Le 26 août 2016, préalablement à la tenue du procès, la Société Saint-Jean-Baptiste de Montréal, représentée gratuitement par Michaud Santoriello Avocats, notamment Me Maxime Laporte et Me Marc Michaud, ancien conseiller constitutionnel sous Robert Bourassa, avait produit à la Cour une requête pour autorisation d’intervenir à titre d’amicus curiae. Vous pouvez d’ailleurs consulter ci-bas cette requête-mémoire très étoffée de 60 pages, concoctée au courant de l’été précédent par Me Laporte, pour qui le combat pour la liberté ne prend jamais congé.

 

Dans un premier temps, le 1er septembre, la juge Chantal Corriveau de la Cour supérieure a refusé d’accorder à la SSJB le privilège d’être entendue (voir jugement du 1er septembre).

 

En désaccord avec cette décision, la Société a demandé à ses procureurs de saisir la Cour d’appel (voir déclaration d’appel, ci-bas).

 

 

Premières victoires pour la SSJB

Le 14 décembre, l’honorable juge Marie-France Bich de la Cour d’appel a accordé à la Société la permission d’en appeler de la décision de la juge Chantal Corriveau de la Cour supérieure, qui avait rejeté sa demande en intervention amicale.

 

Il s’agissait là d’une victoire déterminante pour la SSJB, puisque le fardeau à remplir au stade de la permission d’appeler est considérable.

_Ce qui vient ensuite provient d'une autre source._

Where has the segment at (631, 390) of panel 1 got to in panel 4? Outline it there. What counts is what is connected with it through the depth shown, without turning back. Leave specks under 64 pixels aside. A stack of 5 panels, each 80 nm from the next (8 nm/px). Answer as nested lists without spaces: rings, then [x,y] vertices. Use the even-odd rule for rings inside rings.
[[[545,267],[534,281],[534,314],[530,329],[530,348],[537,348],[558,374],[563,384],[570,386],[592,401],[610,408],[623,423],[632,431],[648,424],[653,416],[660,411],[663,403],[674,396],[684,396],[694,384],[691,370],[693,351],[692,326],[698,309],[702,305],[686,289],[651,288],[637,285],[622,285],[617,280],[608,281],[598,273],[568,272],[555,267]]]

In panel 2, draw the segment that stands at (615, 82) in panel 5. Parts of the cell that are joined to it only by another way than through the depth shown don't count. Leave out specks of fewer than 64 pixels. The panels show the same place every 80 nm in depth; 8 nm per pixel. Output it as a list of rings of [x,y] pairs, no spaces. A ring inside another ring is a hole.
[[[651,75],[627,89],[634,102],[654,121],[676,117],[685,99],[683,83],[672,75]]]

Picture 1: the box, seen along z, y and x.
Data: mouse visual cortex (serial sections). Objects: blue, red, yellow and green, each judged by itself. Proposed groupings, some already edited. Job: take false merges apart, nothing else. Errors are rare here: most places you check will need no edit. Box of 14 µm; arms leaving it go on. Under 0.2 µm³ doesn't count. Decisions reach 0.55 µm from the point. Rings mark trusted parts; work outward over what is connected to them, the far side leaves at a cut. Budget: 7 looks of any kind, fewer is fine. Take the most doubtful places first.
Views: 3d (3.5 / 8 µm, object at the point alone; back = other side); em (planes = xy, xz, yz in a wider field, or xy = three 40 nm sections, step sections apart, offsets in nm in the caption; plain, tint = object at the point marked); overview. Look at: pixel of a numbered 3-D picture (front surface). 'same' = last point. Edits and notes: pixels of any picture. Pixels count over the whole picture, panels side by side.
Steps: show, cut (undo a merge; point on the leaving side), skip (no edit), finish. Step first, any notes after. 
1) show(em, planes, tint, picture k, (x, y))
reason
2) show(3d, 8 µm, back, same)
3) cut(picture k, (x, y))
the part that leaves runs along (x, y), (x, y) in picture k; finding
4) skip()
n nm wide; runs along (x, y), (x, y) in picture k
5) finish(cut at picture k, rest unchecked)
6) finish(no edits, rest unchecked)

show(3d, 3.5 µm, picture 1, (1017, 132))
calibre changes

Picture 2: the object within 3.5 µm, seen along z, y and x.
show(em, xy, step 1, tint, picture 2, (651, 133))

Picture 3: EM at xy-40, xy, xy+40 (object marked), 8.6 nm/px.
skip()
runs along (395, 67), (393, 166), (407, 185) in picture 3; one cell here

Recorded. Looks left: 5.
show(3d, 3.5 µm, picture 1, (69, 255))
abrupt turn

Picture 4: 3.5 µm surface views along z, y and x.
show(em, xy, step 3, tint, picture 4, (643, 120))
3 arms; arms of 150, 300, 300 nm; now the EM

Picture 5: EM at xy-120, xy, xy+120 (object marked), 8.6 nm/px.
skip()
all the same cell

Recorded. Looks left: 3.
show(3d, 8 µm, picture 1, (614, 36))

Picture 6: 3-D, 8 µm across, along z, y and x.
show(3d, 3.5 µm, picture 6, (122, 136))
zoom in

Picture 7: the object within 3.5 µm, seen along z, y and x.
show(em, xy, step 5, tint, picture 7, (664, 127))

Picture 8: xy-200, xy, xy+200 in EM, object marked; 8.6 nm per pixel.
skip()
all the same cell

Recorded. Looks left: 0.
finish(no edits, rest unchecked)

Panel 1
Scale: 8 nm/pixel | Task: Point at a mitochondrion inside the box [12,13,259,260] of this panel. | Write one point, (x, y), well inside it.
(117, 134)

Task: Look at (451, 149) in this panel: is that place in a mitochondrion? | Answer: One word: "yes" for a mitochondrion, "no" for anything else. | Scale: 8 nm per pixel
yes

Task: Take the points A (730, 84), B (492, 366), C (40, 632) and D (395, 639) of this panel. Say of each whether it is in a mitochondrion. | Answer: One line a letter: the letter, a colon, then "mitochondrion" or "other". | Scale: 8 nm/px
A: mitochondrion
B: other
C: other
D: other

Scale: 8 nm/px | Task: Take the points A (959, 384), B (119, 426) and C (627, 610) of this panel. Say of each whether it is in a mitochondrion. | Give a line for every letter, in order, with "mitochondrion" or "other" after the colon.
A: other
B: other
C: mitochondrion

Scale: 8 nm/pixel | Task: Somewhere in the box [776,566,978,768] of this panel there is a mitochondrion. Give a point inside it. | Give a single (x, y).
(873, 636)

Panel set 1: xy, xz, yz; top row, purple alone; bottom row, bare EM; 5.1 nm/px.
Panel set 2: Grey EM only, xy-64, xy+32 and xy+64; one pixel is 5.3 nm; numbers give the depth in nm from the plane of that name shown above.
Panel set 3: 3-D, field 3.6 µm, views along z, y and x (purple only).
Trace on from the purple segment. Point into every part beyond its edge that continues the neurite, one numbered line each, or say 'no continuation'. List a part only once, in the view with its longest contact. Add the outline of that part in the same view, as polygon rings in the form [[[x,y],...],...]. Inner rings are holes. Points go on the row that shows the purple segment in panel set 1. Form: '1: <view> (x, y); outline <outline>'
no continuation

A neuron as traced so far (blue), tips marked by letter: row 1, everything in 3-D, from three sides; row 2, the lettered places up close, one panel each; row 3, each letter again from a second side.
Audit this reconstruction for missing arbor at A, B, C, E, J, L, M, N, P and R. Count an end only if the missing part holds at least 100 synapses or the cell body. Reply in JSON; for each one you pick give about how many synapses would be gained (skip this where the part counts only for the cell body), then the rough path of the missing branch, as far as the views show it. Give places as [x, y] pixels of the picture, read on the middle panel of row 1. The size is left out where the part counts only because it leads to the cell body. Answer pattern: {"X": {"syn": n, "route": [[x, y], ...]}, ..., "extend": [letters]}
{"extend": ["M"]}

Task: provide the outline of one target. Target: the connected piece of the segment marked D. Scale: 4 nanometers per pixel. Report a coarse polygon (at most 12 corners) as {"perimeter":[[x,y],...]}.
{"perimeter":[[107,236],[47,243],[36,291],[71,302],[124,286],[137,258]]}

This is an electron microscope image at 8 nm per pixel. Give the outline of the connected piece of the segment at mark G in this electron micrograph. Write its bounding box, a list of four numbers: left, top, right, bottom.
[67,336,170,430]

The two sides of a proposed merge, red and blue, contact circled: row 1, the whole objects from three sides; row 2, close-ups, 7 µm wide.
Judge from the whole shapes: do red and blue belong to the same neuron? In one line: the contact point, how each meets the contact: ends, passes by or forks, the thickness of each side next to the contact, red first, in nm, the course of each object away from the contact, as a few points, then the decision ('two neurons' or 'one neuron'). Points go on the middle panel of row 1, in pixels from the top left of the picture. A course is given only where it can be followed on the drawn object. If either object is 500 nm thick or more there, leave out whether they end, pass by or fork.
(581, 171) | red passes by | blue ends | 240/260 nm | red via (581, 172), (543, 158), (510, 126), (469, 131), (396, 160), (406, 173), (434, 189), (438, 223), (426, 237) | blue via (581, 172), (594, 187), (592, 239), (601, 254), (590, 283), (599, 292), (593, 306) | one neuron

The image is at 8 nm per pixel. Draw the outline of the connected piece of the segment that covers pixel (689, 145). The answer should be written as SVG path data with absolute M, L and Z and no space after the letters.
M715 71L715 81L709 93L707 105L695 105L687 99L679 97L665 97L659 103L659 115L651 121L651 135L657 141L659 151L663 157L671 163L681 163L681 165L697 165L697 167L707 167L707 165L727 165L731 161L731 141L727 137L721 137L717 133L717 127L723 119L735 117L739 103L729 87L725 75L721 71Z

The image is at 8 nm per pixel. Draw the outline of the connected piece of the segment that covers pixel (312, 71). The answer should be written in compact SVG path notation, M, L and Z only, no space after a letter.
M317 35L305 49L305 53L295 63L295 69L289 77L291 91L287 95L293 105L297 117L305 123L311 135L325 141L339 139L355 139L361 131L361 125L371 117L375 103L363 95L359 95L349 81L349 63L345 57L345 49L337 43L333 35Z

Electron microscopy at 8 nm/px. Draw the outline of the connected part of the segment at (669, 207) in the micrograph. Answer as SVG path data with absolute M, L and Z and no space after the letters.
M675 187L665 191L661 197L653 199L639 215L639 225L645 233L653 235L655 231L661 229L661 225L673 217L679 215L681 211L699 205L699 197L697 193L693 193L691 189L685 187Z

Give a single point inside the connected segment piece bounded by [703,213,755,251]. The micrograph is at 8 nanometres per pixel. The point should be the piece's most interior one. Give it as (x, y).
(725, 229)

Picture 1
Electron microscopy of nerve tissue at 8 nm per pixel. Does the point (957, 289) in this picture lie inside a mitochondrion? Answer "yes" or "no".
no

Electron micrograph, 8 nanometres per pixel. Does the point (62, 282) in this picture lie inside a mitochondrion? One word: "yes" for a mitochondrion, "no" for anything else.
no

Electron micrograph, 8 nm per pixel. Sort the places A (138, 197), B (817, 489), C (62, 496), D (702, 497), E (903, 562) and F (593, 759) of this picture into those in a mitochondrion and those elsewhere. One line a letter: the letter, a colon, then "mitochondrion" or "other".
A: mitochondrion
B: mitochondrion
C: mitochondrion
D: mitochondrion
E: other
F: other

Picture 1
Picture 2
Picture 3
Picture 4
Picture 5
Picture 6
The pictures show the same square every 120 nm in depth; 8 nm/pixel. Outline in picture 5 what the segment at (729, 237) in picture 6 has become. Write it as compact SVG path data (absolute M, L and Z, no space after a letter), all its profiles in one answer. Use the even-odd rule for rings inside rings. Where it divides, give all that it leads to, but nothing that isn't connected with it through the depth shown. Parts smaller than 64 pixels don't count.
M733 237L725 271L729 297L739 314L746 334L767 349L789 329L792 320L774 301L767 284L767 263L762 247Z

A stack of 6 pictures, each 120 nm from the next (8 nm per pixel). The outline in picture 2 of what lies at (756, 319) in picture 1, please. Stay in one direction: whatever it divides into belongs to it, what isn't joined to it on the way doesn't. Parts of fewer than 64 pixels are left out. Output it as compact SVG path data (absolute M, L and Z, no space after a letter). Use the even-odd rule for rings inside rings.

Or, Me Laporte, qui a plaidé seul lors de l’audience du 13 décembre 2016 en Cour d’appel, a réussi à convaincre le tribunal, malgré la ferme opposition de la Procureure générale du Canada, que la décision de première instance présentait des lacunes importantes, et que le tout soulevait des questions de principes suffisantes pour qu’un banc de trois juges d’appel se prononce sur cette affaire.

 

À la suite d’une audience tenue le 20 janvier devant les honorables Martin Vauclair, Manon Savard et Claude Bouchard (ad hoc), la Cour d’appel a rendu, le 26 janvier 2017, un arrêt favorable à la SSJB (voir document joint).

 

Cette décision unanime lui a permis de faire valoir ses arguments constitutionnels lors du procès historique de la Loi 99 qui s’est déroulé à la Cour supérieure de Montréal au mois de mars 2017 devant madame la juge Claude Dallaire.

 

Entre-temps, la Procureure générale du Canada (PGC), représentée notamment par Me Ian Demers, a cherché à faire radier plus de 75 paragraphes de l’acte d’intervention de la SSJB, concernant notamment des faits historiques liés à la reconnaissance du statut de fait et de droit du peuple québécois, ainsi que des instruments de droit international invoqués afin d’interpréter la loi contestée. La PGC visait ainsi à supprimer une partie substantielle de l’argumentaire proposé par la Société au soutien de la Loi 99. Or, pour une troisième fois de suite, la Société a eu gain de cause face au Canada, l’honorable juge Dallaire ayant rendu un jugement interlocutoire en sa faveur lui permettant de préserver ses arguments.

 

 

Automne 2017 – Jugement

L’issue de ce procès de première instance devrait normalement être connue au courant de l’automne 2017 . Évidemment, il sera loisible aux parties d’interjeter appel de ce jugement, le cas échéant.